Input material ::
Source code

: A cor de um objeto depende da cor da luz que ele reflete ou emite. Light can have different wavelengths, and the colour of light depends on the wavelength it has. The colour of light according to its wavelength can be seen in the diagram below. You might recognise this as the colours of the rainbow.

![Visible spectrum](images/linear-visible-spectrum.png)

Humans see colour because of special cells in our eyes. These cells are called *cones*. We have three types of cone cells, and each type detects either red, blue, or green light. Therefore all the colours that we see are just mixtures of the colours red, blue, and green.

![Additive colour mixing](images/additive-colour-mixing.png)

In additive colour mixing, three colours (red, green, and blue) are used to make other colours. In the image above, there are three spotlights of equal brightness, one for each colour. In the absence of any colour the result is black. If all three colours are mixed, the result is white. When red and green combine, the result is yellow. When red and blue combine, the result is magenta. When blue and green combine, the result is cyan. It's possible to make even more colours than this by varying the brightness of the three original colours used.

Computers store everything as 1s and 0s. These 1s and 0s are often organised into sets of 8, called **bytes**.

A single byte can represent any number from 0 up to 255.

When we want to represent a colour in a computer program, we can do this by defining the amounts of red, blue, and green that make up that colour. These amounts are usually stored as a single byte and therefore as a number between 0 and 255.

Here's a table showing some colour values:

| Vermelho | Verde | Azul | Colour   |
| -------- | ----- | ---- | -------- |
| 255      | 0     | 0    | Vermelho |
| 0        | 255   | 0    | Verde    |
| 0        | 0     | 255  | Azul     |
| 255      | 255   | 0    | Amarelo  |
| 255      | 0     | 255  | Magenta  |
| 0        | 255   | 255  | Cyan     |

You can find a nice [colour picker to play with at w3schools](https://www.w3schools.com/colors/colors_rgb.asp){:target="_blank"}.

Problem description ::
If a line in the listing holds the word "have", copy it out.

Answer box ::
: A cor de um objeto depende da cor da luz que ele reflete ou emite. Light can have different wavelengths, and the colour of light depends on the wavelength it has. The colour of light according to its wavelength can be seen in the diagram below. You might recognise this as the colours of the rainbow.
Humans see colour because of special cells in our eyes. These cells are called *cones*. We have three types of cone cells, and each type detects either red, blue, or green light. Therefore all the colours that we see are just mixtures of the colours red, blue, and green.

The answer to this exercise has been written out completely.